Deep in the alley, two figures lurked furtively in a corner, peeking out from time to time to observe the activity on the street, standing out from the villagers around them who were only focused on walking with their heads down.
One of them was tall with dark skin and a thick mustache, while the other was tall and thin, but agile and seemed to be hiding something in his hand.
"You!" Dugan roared, shattering the alley's tranquility. "Come out! Show me your identification badges!"
Megawa immediately shouted it out in Hindi as well.
The two people in the alley froze upon hearing the shout, a flicker of panic in their eyes, and they turned and ran.
"Halt!" Joffrey immediately led his soldiers in pursuit.
Suddenly, the tall, thin man pulled a dagger from his waist and turned to throw it at Joffrey.
Lieutenant Joffrey dodged the dagger, but a British soldier next to him was not so lucky; the dagger pierced his shoulder.
"Protect the Major!" Tom shouted, immediately standing in front of Dugan. Other British soldiers and members of the garrison also reacted quickly, surrounding Dugan in the middle.
Bang
Lieutenant Joffrey fired at the tall, thin man.
The bullet struck the tall, thin man precisely in the chest. He groaned, his body went limp, and he collapsed to the ground.
Just as several other British soldiers were about to fire at the man with the mustache, Duggan shouted, "Take him alive!"
As a result, the man with the mustache was surrounded and attacked by British soldiers and Indian garrison members.

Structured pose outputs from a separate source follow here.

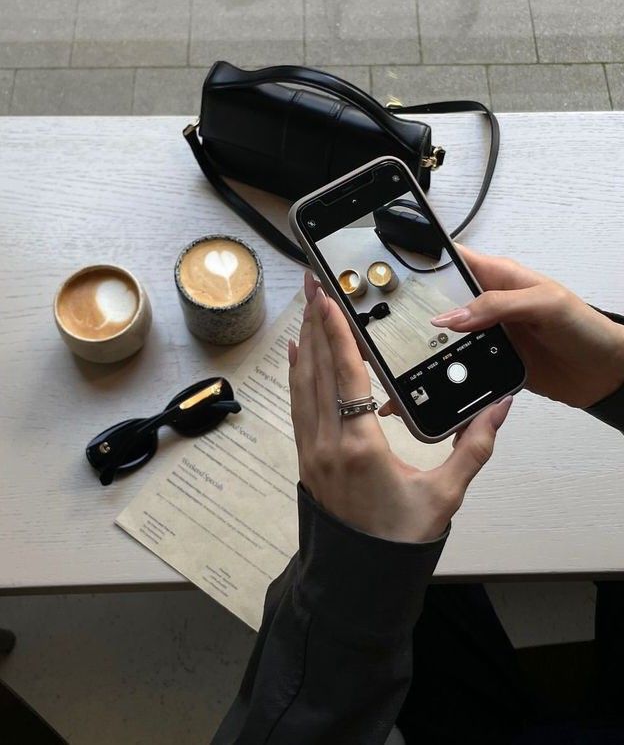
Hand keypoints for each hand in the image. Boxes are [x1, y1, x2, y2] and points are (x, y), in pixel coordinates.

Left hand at [287, 273, 512, 543]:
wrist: (360, 578)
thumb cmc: (401, 539)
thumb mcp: (445, 495)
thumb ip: (474, 447)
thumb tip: (500, 406)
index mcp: (360, 446)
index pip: (345, 375)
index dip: (336, 332)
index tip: (328, 298)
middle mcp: (327, 442)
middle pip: (317, 369)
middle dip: (315, 323)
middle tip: (313, 284)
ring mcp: (312, 450)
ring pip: (303, 384)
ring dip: (305, 343)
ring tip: (307, 307)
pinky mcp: (307, 457)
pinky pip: (297, 405)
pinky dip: (297, 374)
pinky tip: (297, 355)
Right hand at [380, 245, 623, 414]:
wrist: (604, 373)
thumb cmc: (584, 327)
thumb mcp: (544, 304)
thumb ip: (497, 306)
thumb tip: (449, 317)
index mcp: (498, 277)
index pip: (452, 260)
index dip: (422, 260)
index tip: (390, 269)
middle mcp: (486, 304)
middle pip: (438, 301)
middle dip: (411, 308)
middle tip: (381, 321)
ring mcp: (486, 333)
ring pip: (442, 335)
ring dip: (422, 344)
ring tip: (394, 355)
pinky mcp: (488, 362)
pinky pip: (457, 363)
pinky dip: (439, 370)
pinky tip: (422, 380)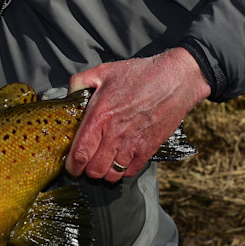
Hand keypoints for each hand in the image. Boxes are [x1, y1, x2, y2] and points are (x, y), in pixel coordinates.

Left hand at [64, 47, 209, 181]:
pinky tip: (120, 160)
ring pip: (112, 175)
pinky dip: (123, 171)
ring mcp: (134, 144)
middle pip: (95, 170)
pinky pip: (131, 171)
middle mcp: (115, 135)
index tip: (70, 167)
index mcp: (100, 117)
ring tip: (103, 163)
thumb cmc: (140, 74)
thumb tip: (68, 96)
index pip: (80, 154)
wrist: (176, 79)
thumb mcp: (103, 71)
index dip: (72, 166)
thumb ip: (79, 82)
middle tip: (87, 163)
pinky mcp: (149, 148)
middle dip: (87, 170)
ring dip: (105, 173)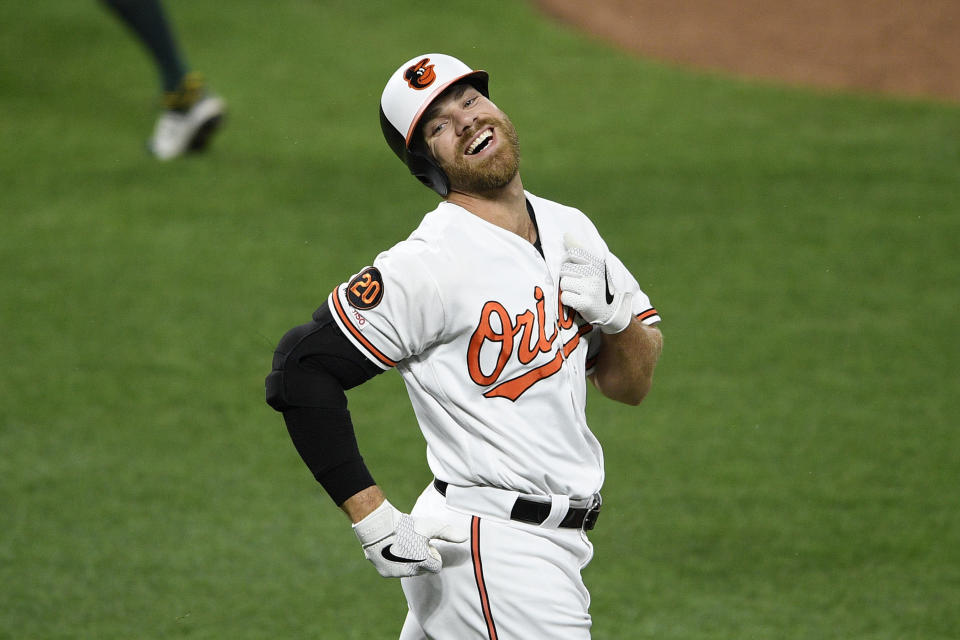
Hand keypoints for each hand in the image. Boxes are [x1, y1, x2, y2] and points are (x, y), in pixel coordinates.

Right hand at [352, 500, 467, 577]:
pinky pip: (394, 570)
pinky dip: (394, 563)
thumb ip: (448, 532)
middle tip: (412, 542)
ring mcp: (397, 573)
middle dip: (421, 558)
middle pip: (422, 569)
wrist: (378, 526)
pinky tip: (390, 549)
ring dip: (408, 561)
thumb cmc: (406, 525)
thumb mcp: (430, 526)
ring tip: (401, 544)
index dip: (432, 553)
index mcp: (423, 562)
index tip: (425, 543)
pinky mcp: (385, 573)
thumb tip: (465, 537)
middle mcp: (411, 572)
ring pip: (408, 571)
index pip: (436, 566)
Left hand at [559, 233, 633, 333]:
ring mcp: (591, 289)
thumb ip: (580, 251)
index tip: (570, 263)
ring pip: (563, 283)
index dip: (567, 258)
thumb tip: (566, 234)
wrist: (611, 311)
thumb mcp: (593, 267)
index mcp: (597, 264)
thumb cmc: (596, 286)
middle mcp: (595, 275)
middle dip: (566, 276)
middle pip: (565, 269)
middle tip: (577, 283)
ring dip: (566, 289)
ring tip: (577, 292)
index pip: (575, 252)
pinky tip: (577, 301)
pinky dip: (567, 300)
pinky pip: (564, 297)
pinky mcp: (585, 303)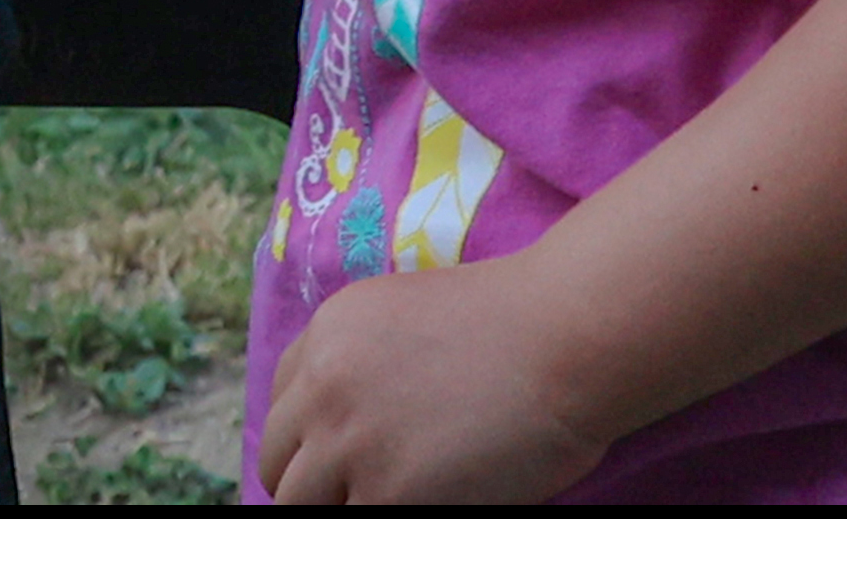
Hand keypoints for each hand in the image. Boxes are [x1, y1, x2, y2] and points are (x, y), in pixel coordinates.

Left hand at [255, 257, 614, 506]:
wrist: (568, 335)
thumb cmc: (519, 327)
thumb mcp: (412, 318)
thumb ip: (368, 365)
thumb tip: (352, 427)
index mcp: (328, 333)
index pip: (281, 409)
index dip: (312, 441)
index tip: (342, 460)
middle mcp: (322, 384)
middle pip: (278, 464)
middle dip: (315, 484)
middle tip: (363, 493)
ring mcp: (348, 442)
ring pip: (303, 507)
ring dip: (344, 508)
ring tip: (397, 499)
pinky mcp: (385, 493)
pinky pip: (357, 528)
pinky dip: (385, 522)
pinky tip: (428, 506)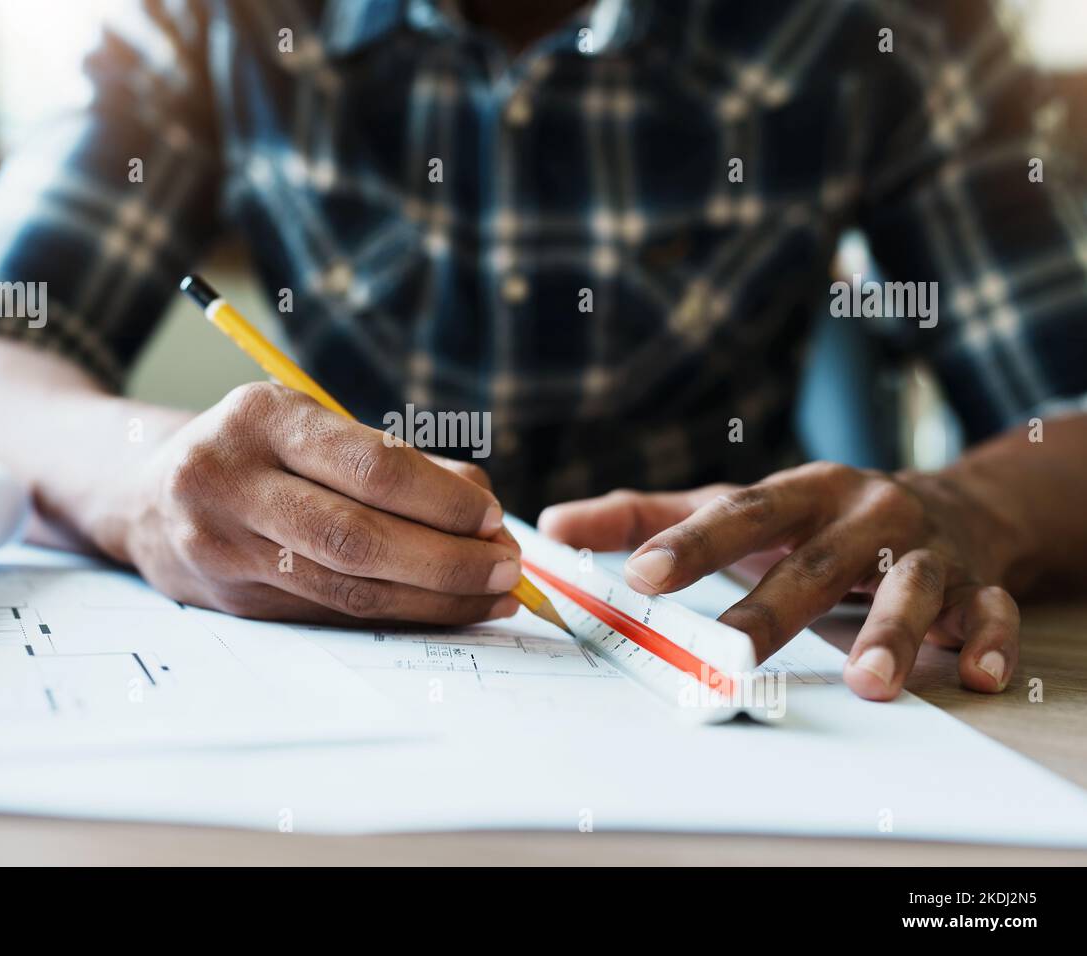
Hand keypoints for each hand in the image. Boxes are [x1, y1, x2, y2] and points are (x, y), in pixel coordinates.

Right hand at [95, 382, 520, 625]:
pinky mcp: (232, 602)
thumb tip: (481, 509)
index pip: (369, 467)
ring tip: (492, 594)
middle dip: (447, 561)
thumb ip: (391, 458)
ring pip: (347, 589)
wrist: (145, 495)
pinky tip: (444, 610)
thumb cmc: (255, 449)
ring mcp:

He was tall and incredibly strong, wielding his short knife with tremendous force.
"Fuck!" Lieutenant Joffrey, enraged at the sight, strode forward and fired again at the man with the mustache's shoulder.
Bang
The man with the eight-character mustache screamed as his shoulder was pierced by an arrow. He staggered, and the dagger in his hand slipped from his grasp.
A British soldier seized the opportunity to rush forward and smashed him to the ground with a rifle butt. Several other Indian garrison members immediately stepped forward, held his hands and feet down, and subdued him.
The wounded British soldier was helped aside by his comrades, and Joffrey immediately had a medic brought to bandage his wounds.
Dugan pushed aside the people surrounding him, walked up to the man with the mustache, and looked down at him. "Speak! Who are you? Why are you hiding here?"
The man with the mustache lay on the ground, blood streaming from his shoulder, yet his eyes remained fierce as he stared intently at Dugan, speaking in Hindi that Dugan couldn't understand.
Megawa quickly stepped forward and translated the man with the mustache's words into English, whispering to Dugan, "Major, it's all swearing. He's cursing you and saying he'll never yield to you."
Dugan sneered and said to Lieutenant Joffrey, "Lieutenant, do you have a way to get him to confess?"
Joffrey grinned maliciously and said, "Sir, don't worry, I guarantee that it won't be long before he honestly tells you which hand he used to poison himself."
Dugan nodded and said to Megawa, "Megawa, as you can see, the guerrillas have entered the village, and your maintenance committee knew nothing about it, nor did any of the villagers report it. Now, I've been attacked in the street, and a British soldier has been wounded..."
Megawa began to realize the hidden meaning in Major Dugan's words.
Dugan said, "Have everyone gather in the town center."